The example .cu file I presented to you is only a limited version of the problem I am seeing. The full version of the loop is as seen below:
for(x_offset = 0; x_offset < cu.rectWidth; x_offset++)
{
for(y_offset = 0; y_offset < cu.rectHeight; y_offset++)
{
offset = (start_row + y_offset) * cu.fbWidth + start_col + x_offset;
buf.IavgF[offset] /= buf.Icount[box_offset];
buf.IdiffF[offset] /= buf.Icount[box_offset];
buf.IdiffF[offset] += 1;
buf.IhiF[offset] = buf.IavgF[offset] + (buf.IdiffF[offset] * high_thresh);
buf.IlowF[offset] = buf.IavgF[offset] - (buf.IdiffF[offset] * low_thresh);
buf.boxMinMean[box_offset] = buf.IavgF[offset];
// There is a "too many resources requested for launch" error UNLESS the next 2 lines are commented out.
buf.boxMaxMean[box_offset] = buf.IavgF[offset];
buf.boxMaxAvFrameDiff[box_offset] = buf.IdiffF[offset];
}
}
Please see the updated attached file - all I have done is allocate memory for the additional buffers. Why do I get the “too many resources requested for launch” error?
tuesday.cu (6.6 KB)
I have only allocated 19,361,280 bytes of device memory and 5760 bytes of unified memory.
Thanks again.
Not sure for your case, but I’ve seen similar error when using –device-debug
.
1 Like
Hi,
It should work when compiling a CUDA app with -gencode arch=compute_53,code=sm_53
on Nano.
Our internal team is checking the cause currently.
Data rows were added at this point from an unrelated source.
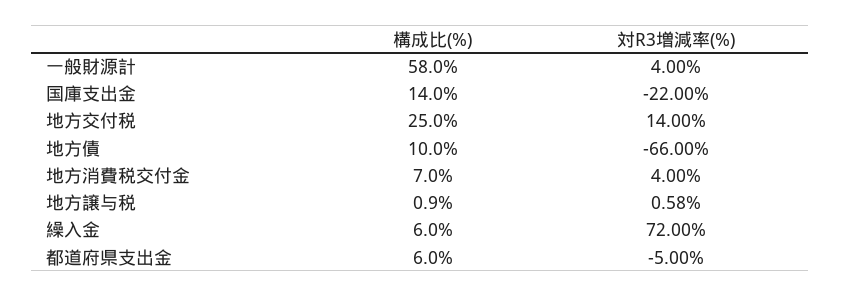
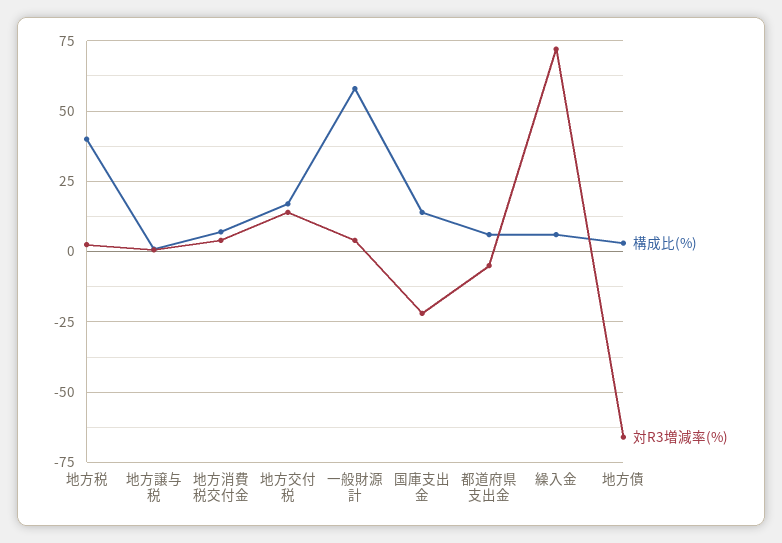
  {
    "構成比(%)": {
      "一般財源計": 58,
      "国庫支出金": 14,
-     "地方交付税": 25,
+     "地方交付税": 17.5,
-     "地方債": 10,
+     "地方債": 2.5,
      "地方消費税交付金": 7,
      "地方譲与税": 0.9,
      "繰入金": 6,
-     "都道府県支出金": 6
+     "都道府県支出金": 6,
+     "地方税": 40
    },
    "対R3増減率(%)": {
      "一般財源計": 4,
      "国庫支出金": -22,
      "地方交付税": 14,
      "地方債": -66,
      "地方消費税交付金": 4,
      "地方譲与税": 0.58,
      "繰入金": 72,
-     "都道府県支出金": -5
+     "都道府県支出金": -5,
+     "地方税": 2.5
    }
  }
Will share more information once we got any feedback.
Thanks.
1 Like
Interesting, but I am not using that switch.
Hi,
We got some feedback from our internal team.
When you specify the GPU architecture, please also take care of the registers bound.
https://docs.nvidia.com/cuda/cuda-c-best-practices-guide/index.html#register-pressure
Register pressure occurs when there are not enough registers available for a given task. Even though each multiprocessor contains thousands of 32-bit registers (see Features and Technical Specifications of the CUDA C++ Programming Guide), these are partitioned among concurrent threads. To prevent the compiler from allocating too many registers, use the -maxrregcount=N compiler command-line option (see nvcc) or the launch bounds kernel definition qualifier (see Execution Configuration of the CUDA C++ Programming Guide) to control the maximum number of registers to allocated per thread.
For example, you should use -maxrregcount=32
for Nano.
This can be calculated via the information from the deviceQuery.
#maxrregcount = #Max register / # Max threads = 32768 / 1024 = 32
./deviceQuery Starting...
CUDA Device Query (Runtime API) version (CUDART static linking)
Detected 1 CUDA Capable device(s)
Device 0: "NVIDIA Tegra X1"
...
Total number of registers available per block: 32768
Warp size: 32
Maximum number of threads per multiprocessor: 2048
Maximum number of threads per block: 1024
...
As a result, we can run your app successfully with the following nvcc command:
$ nvcc -gencode arch=compute_53,code=sm_53 -maxrregcount=32 test.cu && ./a.out
Capture resolution: 1280x720
Rectangle size: 4x120
CUDA analysis area: 1280x720
CUDA threads used: 1920 (93%).
webcamBufs.boxMinMean[0] = 37.
Thanks.
1 Like
Thank you so much. I would not have worked that out by myself very easily.